In the autumn of last year, the world found itself confronted with the disfigured reality of politics in the post-Economic Zombie apocalypse era. The UK (mostly England) and the United States are still poised precariously on the edge of oblivion, staring with horror into the yawning, rotten abyss day after day, waiting for that last push. But in the UK, at least, we have also been witness to the passionate response to the ideological equivalent of having the marrow sucked from your shin bones as you brandish a rusty apple-corer in a futile attempt to stave off the inevitably violent death that looms in your very-near future.

In many countries across the world the last six months have seen the people finally stand up, wrench their dismembered limbs from the slobbering gobs of the undead, and proceed to beat the political zombies roundly about the head with them. Some are still embroiled in that struggle.

But this kind of response itself actually contradicts the diagnosis of political zombieism. No, if you want to see a rising horde of political zombies, you need look no further than the maple-syrup guzzling, beaver-ridden, hockey-playing, Tim-Horton’s-chugging, apologising, baby-seal-clubbing nation of Canada, my beloved motherland. 

Perhaps the quietest zombie apocalypse took place here. There was a skirmish or two, and there existed secret pockets of survivors, cuddled up next to their laptops with only Facebook groups and the odd hashtag to spread their message of hope. But across the nation the majority seemed to have watched the decaying jaws gnawing on their fibulas and tibulas and thought “meh” before helpfully salting and offering up their juicy rumps as a suitable entrée.

"The best meat is in the rump, Mr Prime Minister. Help yourself."
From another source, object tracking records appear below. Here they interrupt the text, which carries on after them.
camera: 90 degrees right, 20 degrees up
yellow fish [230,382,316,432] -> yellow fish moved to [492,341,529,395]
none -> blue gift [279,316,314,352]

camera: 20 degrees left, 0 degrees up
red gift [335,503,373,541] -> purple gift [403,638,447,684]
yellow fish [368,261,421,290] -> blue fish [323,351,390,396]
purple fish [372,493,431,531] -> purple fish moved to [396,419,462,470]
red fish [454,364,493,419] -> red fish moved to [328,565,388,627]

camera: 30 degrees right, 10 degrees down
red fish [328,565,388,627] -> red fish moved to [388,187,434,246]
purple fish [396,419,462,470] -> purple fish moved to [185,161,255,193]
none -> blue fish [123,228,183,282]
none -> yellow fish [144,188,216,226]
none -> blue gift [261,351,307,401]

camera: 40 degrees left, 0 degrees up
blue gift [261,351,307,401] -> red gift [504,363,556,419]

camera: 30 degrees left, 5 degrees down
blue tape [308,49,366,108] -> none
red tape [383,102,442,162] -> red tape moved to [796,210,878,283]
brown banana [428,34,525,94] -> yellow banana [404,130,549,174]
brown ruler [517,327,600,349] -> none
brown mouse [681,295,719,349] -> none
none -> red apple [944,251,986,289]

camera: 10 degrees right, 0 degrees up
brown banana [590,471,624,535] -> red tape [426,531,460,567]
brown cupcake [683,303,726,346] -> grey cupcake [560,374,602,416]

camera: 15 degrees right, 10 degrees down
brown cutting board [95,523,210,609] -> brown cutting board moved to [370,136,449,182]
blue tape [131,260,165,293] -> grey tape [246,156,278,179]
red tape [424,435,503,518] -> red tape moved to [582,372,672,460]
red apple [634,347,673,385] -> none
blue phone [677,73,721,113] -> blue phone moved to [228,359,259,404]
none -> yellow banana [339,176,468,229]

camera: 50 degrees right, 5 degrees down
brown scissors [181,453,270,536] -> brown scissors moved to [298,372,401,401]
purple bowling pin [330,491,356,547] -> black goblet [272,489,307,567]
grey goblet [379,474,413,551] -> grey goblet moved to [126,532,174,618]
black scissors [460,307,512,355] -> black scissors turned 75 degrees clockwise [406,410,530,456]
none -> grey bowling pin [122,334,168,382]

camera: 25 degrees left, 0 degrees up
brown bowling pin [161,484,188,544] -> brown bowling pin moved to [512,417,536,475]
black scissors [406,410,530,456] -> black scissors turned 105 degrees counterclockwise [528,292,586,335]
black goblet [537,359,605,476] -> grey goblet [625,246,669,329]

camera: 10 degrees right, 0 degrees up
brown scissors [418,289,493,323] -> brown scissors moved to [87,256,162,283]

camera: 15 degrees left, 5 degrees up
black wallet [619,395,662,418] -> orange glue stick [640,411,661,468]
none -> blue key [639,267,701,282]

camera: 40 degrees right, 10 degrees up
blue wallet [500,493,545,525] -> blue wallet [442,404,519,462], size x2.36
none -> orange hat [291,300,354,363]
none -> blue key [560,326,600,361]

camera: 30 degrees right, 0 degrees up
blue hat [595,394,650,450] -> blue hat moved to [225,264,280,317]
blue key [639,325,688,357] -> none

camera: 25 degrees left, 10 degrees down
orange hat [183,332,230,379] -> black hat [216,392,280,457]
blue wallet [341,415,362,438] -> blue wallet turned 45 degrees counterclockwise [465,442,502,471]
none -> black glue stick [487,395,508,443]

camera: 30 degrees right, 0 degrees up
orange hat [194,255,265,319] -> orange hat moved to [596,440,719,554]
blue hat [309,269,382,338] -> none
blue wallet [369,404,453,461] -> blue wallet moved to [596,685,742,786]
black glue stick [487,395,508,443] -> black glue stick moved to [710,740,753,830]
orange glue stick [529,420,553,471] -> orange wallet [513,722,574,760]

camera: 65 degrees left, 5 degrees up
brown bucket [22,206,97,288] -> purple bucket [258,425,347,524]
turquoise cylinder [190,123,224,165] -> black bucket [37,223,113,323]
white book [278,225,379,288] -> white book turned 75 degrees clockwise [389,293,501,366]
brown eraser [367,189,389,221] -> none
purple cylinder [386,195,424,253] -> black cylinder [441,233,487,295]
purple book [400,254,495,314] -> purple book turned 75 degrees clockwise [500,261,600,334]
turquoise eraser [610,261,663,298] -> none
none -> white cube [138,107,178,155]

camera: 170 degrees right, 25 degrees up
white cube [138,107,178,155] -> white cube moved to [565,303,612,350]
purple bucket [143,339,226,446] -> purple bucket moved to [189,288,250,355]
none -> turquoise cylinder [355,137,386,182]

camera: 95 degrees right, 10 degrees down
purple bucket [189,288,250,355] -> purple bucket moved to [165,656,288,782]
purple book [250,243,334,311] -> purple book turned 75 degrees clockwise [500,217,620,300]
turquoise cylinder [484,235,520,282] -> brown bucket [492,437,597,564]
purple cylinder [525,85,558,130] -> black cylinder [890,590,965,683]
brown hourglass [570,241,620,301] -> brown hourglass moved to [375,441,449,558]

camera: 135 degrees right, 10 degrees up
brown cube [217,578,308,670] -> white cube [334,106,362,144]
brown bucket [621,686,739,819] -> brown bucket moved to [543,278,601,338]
It wasn’t so much that Canadians were violently oppressed, or even threatened into compliance. For almost six years it seemed as if most of them just couldn’t be bothered. They watched as the Conservative government gnawed at the Achilles tendons of Canadian women and carried on with their sudoku. They shuffled their feet awkwardly as that same government disembowelled the Kelowna accord, a $5 billion, 5 year plan to improve the lives of First Nation, Métis, and Inuit peoples. They toyed absently with their Martini olives as their elected government went all corn-on-the-cob on the sternum of global climate change efforts (a move so dastardly and low that the country risked being suspended from the Commonwealth).

And, most bizarrely, when that very government was finally given a vote of non-confidence after having been found in contempt of parliament (this is some heavy shit), a nation which should have been infuriated actually played with the possibility of giving those monsters even more power.

I had to stare at Harper's face for a gut-wrenchingly long period of time to zombify him. If he wins the election, I am going to break something.

The truth is that the number of Canadians who actively support the prospect of having their giblets roasted in the parliamentary ovens has always been the minority. But the number who have remained silent, who have holed up in their political bunkers with their tinned spam and baked beans and travel-sized Connect-Four to wait things out is disheartening to say the least.

The last six weeks, however, have finally seen a turning of the tides. The zombie hordes are not, by a long shot, defeated yet. But the number of those willing to pry their half-eaten dignity from the cold, dead hands of the Right Honourable Stephen Harper &co. has risen, and continues to rise. It should be no surprise that the more active people became, the more the polls started to swing away from a Tory majority. The Harper Government may not be licked yet, but at least we have hope. And most of us still have our spleens.

And when the ballots are cast on Monday, 2 May 2011, we’ll just have to hope that that’s enough.